The vote had been set for January 2013, but was put back a month to allow a full year to elapse after the reform of election rules.
This was the first election since 1996 held after the natural expiration of a four-year presidential term. This due to a decade of political and economical instability that Ecuador experienced after Abdalá Bucaram was impeached by the former Congress, in late 1997, and that lasted until Correa's inauguration in early 2007.
The call for general elections happened on October 18, 2012. The election campaigns were officially launched on January 4 and ended on February 14, as announced by CNE member Juan Pablo Pozo.

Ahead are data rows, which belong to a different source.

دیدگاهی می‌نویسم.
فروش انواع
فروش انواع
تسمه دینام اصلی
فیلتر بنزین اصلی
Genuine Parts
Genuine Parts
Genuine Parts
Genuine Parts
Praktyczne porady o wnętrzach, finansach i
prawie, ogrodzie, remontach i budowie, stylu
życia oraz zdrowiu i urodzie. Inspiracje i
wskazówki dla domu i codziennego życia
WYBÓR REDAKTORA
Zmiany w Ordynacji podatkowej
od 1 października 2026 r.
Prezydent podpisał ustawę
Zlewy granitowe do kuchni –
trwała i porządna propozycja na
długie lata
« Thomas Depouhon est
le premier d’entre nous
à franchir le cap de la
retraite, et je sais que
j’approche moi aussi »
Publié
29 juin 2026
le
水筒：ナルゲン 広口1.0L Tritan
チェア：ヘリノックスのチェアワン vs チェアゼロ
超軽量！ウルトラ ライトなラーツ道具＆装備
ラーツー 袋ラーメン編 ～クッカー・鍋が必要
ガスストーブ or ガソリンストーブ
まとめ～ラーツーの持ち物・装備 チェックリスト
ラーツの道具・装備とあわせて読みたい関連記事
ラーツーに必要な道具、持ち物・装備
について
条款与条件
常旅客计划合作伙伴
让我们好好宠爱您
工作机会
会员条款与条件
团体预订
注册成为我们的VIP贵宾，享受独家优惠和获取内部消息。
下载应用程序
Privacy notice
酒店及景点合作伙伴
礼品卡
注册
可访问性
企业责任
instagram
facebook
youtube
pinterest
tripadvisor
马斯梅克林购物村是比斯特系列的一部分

Voters chose the president and vice president of the Republic, as well as national and provincial assembly members, members of the Andean Parliament, mayors, prefects, and other sectional officials.

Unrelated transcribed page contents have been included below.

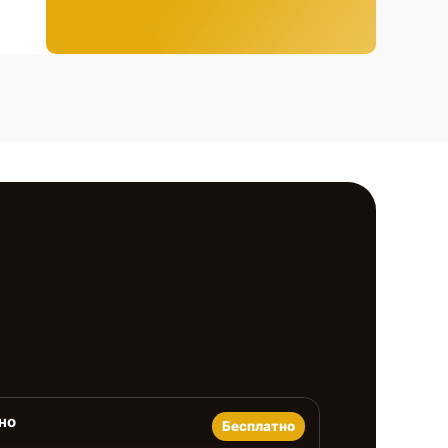
но
Бесплатно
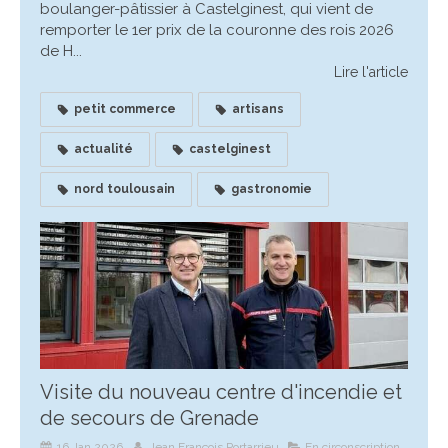
boulanger-pâtissier à Castelginest, qui vient de
remporter le 1er prix de la couronne des rois 2026
de H...
Lire l'article
petit commerce
artisans
actualité
castelginest
nord toulousain
gastronomie
Visite du nouveau centre d'incendie et
de secours de Grenade
16 Jan 2026
Jean François Portarrieu
En circonscription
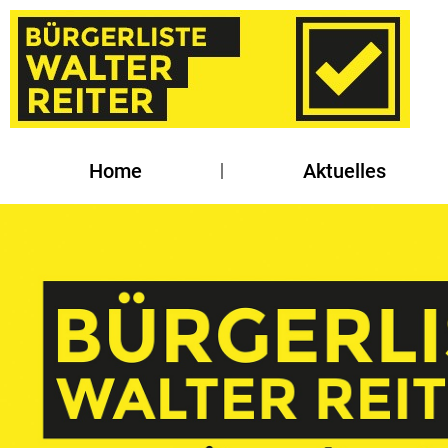
Home
Aktuelles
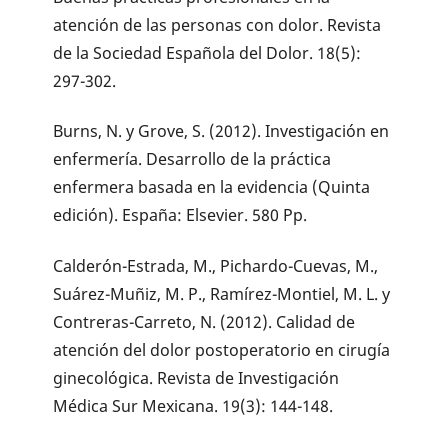
atención de las personas con dolor. Revista
de la Sociedad Española del Dolor. 18(5):
297-302.
Burns, N. y Grove, S. (2012). Investigación en
enfermería. Desarrollo de la práctica
enfermera basada en la evidencia (Quinta
edición). España: Elsevier. 580 Pp.
Calderón-Estrada, M., Pichardo-Cuevas, M.,
Suárez-Muñiz, M. P., Ramírez-Montiel, M. L. y
Contreras-Carreto, N. (2012). Calidad de
atención del dolor postoperatorio en cirugía
ginecológica. Revista de Investigación
Médica Sur Mexicana. 19(3): 144-148.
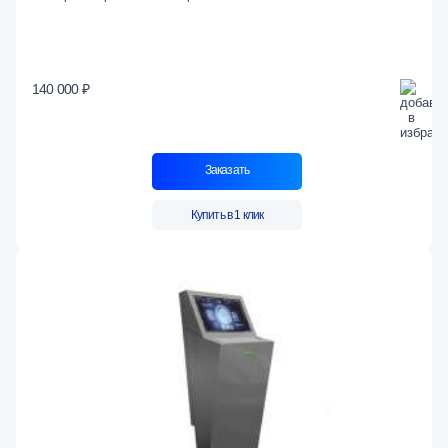
140 000 ₽
Заказать
Купить в 1 клик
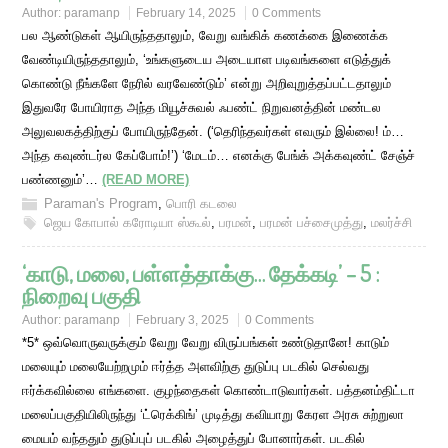
Author:
paramanp
February 14, 2025
0 Comments
பல ஆண்டுகள் ஆயிருந்ததாலும், வேறு வங்கிக் கணக்கை இணைக்க
வேண்டியிருந்ததாலும், ‘உங்களுடைய அடையாள படிவங்களை எடுத்துக்
கொண்டு நீங்களே நேரில் வரவேண்டும்’ என்று அறிவுறுத்தப்பட்டதாலும்
இதுவரே போயிராத அந்த மியூச்சுவல் ஃபண்ட் நிறுவனத்தின் மண்டல
அலுவலகத்திற்குப் போயிருந்தேன். (‘தெரிந்தவர்கள் எவரும் இல்லை! ம்…
அந்த கவுண்டர்ல கேப்போம்!’) ‘மேடம்… எனக்கு பேங்க் அக்கவுண்ட் சேஞ்ச்
பண்ணனும்’…
(READ MORE)
Paraman's Program
,
பொரி கடலை
ஜெய கோபால் கரோடியா ஸ்கூல்
,
பரமன்
,
பரமன் பச்சைமுத்து
,
மலர்ச்சி
‘காடு, மலை, பள்ளத்தாக்கு… தேக்கடி’ – 5 :
நிறைவு பகுதி
Author:
paramanp
February 3, 2025
0 Comments
*5* ஒவ்வொருவருக்கும் வேறு வேறு விருப்பங்கள் உண்டுதானே! காடும்
மலையும் மலையேற்றமும் ஈர்த்த அளவிற்கு துடுப்பு படகில் செல்வது
ஈர்க்கவில்லை எங்களை. குழந்தைகள் கொண்டாடுவார்கள். பத்தனம்திட்டா
மலைப்பகுதியிலிருந்து ‘ட்ரெக்கிங்’ முடித்து கவியாறு கேரள அரசு சுற்றுலா
மையம் வந்ததும் துடுப்புப் படகில் அழைத்துப் போனார்கள். படகில்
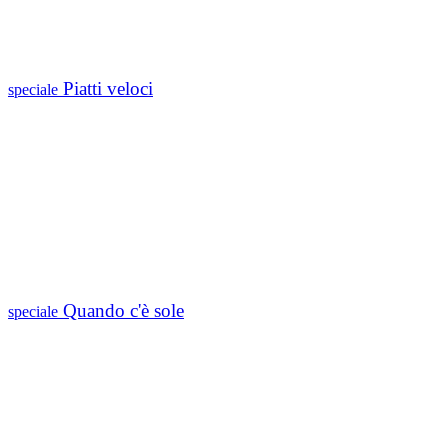
Piatti veloci
speciale
Quando c'è sole
speciale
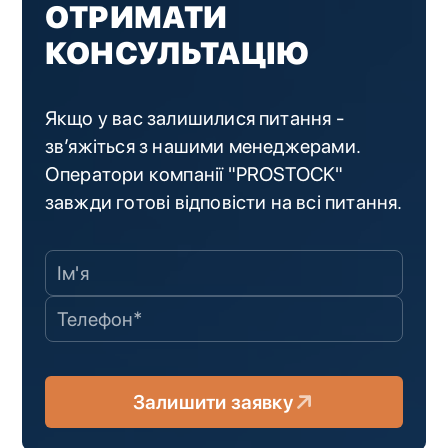
ОТРИМАТИ
КОНСУЛЬТАЦІЮ
Якщо у вас залишилися питання -
зв’яжіться з нашими менеджерами.
Оператори компанії "PROSTOCK"
завжди готові відповісти на всі питання.
Залишити заявку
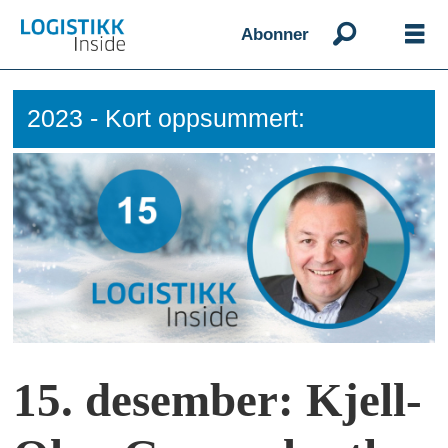
Abonner
2023 - Kort oppsummert:
15. desember: Kjell-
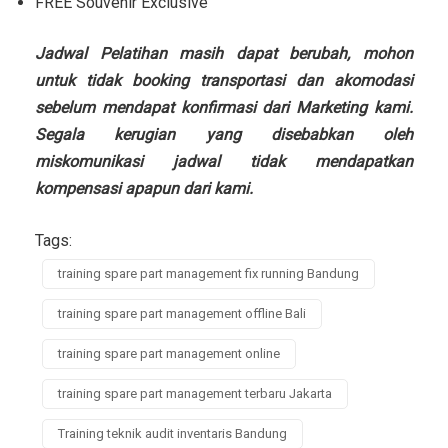
FREE Souvenir Exclusive
Jadwal Pelatihan masih dapat berubah, mohon
untuk tidak booking transportasi dan akomodasi
sebelum mendapat konfirmasi dari Marketing kami.
Segala kerugian yang disebabkan oleh
miskomunikasi jadwal tidak mendapatkan
kompensasi apapun dari kami.
Tags:
training spare part management fix running Bandung
training spare part management offline Bali
training spare part management online
training spare part management terbaru Jakarta
Training teknik audit inventaris Bandung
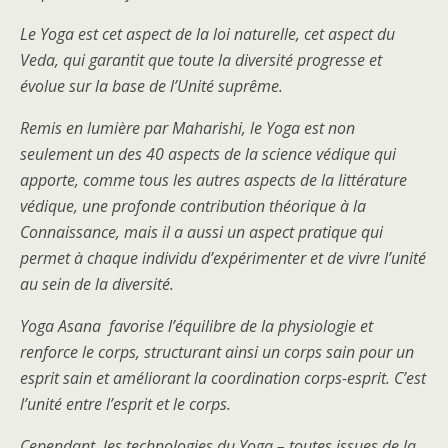
Le Yoga est cet aspect de la loi naturelle, cet aspect du
Veda, qui garantit que toute la diversité progresse et
évolue sur la base de l’Unité suprême.
Remis en lumière par Maharishi, le Yoga est non
seulement un des 40 aspects de la science védique qui
apporte, comme tous les autres aspects de la littérature
védique, une profonde contribution théorique à la
Connaissance, mais il a aussi un aspect pratique qui
permet à chaque individu d’expérimenter et de vivre l’unité
au sein de la diversité.
Yoga Asana favorise l’équilibre de la physiologie et
renforce le corps, structurant ainsi un corps sain pour un
esprit sain et améliorant la coordination corps-esprit. C’est
l’unité entre l’esprit et le corps.
Cependant, les technologies du Yoga – toutes issues de la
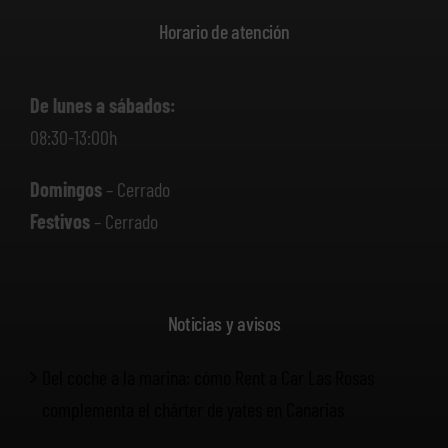
Horario de atención
De lunes a sábados:
08:30-13:00h
Domingos
– Cerrado
Festivos
– Cerrado
Noticias y avisos
Del coche a la marina: cómo Rent a Car Las Rosas
complementa el chárter de yates en Canarias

The seated President Correa, a two-term incumbent, is credited with bringing stability and prosperity to Ecuador's nearly 15 million people. A staunch friend of Venezuela's Hugo Chavez, he is usually described as "leftist" and "socialist." He is committed to poverty reduction through not just economic growth, but redistribution of wealth as well. As he told the CELAC Summit in 2015: "For the first time in the history of humanity this poverty is no longer due to a lack of resources, but rather is the fruit of inequality, and this, in turn, the product of perverse relations of power, where few have it all and many have nothing at all.” This approach has generated fervent support as well as hostility from wealthy sectors in Ecuador; for example, his land reform policies for giving unproductive land to poor peasants has worried agribusiness, particularly the large flower and banana producers. He has vastly expanded the number of workers on the public sector and made health and education free for all Ecuadorians. Some have argued that Correa has clamped down on dissent in the country's news media, although journalists in Ecuador are not risking their lives as they are in other countries of the region. His government has run record-high deficits. In 2009, Correa became the first president of Ecuador to win re-election in nearly a half-century.